• [EXERCISE REQUIREMENTS] Copy the items from the line holding "Contatta il comune" through the line holding "Es hat noch niemand eine Bewertung für diesen", both included, swapping "Segnala disservizio" for "Segnala un problema" and changing nothing else. Leave the pictures out.

• [DATASET ENTRIES]
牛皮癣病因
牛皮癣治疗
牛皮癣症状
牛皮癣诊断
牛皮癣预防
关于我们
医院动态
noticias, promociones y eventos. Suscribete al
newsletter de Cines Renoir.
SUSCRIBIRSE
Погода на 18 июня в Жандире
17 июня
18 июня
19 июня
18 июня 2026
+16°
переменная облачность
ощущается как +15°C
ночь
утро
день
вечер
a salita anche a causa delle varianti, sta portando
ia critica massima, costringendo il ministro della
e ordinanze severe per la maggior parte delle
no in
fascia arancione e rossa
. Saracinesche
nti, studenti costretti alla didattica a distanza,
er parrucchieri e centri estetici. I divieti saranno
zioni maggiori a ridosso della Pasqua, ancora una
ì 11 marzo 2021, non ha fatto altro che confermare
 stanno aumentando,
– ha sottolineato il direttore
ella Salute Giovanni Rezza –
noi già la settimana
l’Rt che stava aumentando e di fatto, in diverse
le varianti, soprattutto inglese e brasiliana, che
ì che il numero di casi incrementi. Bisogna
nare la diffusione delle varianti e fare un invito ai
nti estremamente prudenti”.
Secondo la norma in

--

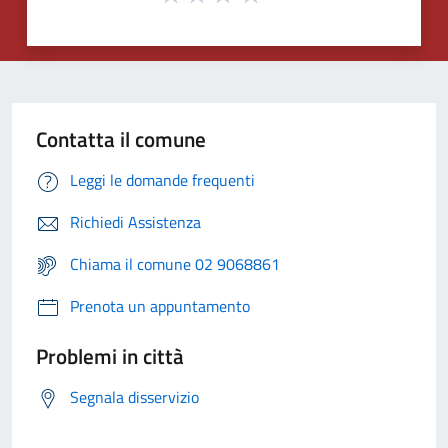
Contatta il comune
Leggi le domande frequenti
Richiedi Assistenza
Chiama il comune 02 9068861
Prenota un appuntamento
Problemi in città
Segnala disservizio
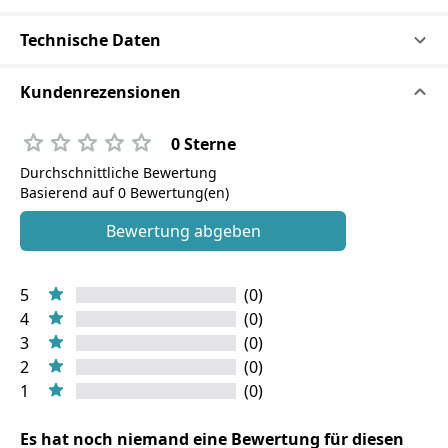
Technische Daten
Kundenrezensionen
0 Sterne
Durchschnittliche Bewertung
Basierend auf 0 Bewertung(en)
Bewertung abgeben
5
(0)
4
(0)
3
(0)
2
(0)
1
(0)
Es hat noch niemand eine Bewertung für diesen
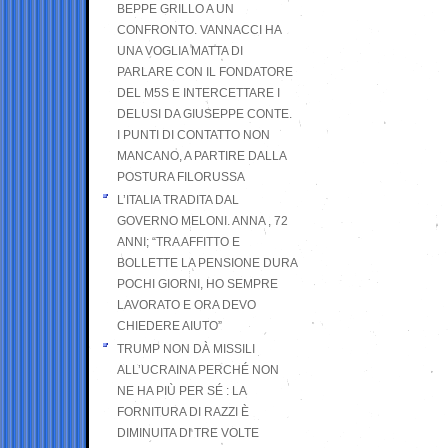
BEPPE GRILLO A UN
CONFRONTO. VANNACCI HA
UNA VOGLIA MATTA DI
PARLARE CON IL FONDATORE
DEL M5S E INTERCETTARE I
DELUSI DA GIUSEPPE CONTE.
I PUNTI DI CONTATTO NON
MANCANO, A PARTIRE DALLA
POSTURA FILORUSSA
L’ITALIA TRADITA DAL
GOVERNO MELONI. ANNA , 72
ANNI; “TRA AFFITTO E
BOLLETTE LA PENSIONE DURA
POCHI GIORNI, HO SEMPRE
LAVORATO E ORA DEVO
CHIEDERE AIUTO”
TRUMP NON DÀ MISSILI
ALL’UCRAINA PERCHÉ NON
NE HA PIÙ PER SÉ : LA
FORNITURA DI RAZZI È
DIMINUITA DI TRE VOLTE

...

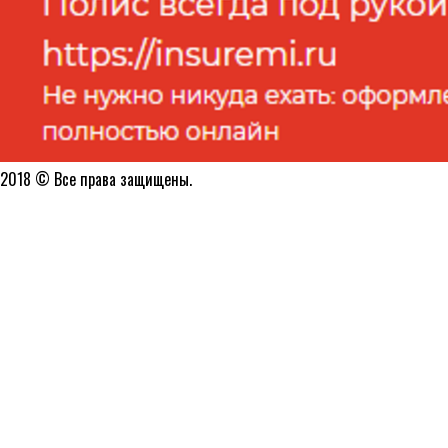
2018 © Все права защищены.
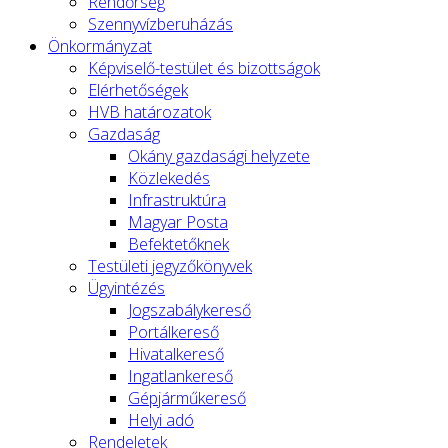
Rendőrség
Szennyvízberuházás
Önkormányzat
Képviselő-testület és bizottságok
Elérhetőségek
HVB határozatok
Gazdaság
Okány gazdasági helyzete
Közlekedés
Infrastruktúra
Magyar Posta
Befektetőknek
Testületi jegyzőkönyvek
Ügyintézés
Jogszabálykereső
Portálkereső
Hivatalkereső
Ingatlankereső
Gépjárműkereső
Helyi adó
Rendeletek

• [ANSWER FOR THIS EXERCISE]
Contatta il comune
Leggi le domande frequenti
Richiedi Assistenza
Chiama il comune 02 9068861
Prenota un appuntamento
Problemi in città
Segnala un problema
Technische Daten
Kundenrezensionen
0 Sterne
Durchschnittliche Bewertung
Basierend auf 0 Bewertung(en)
Bewertung abgeben
5
(0)
4
(0)
3
(0)
2
(0)
1
(0)
Es hat noch niemand eine Bewertung für diesen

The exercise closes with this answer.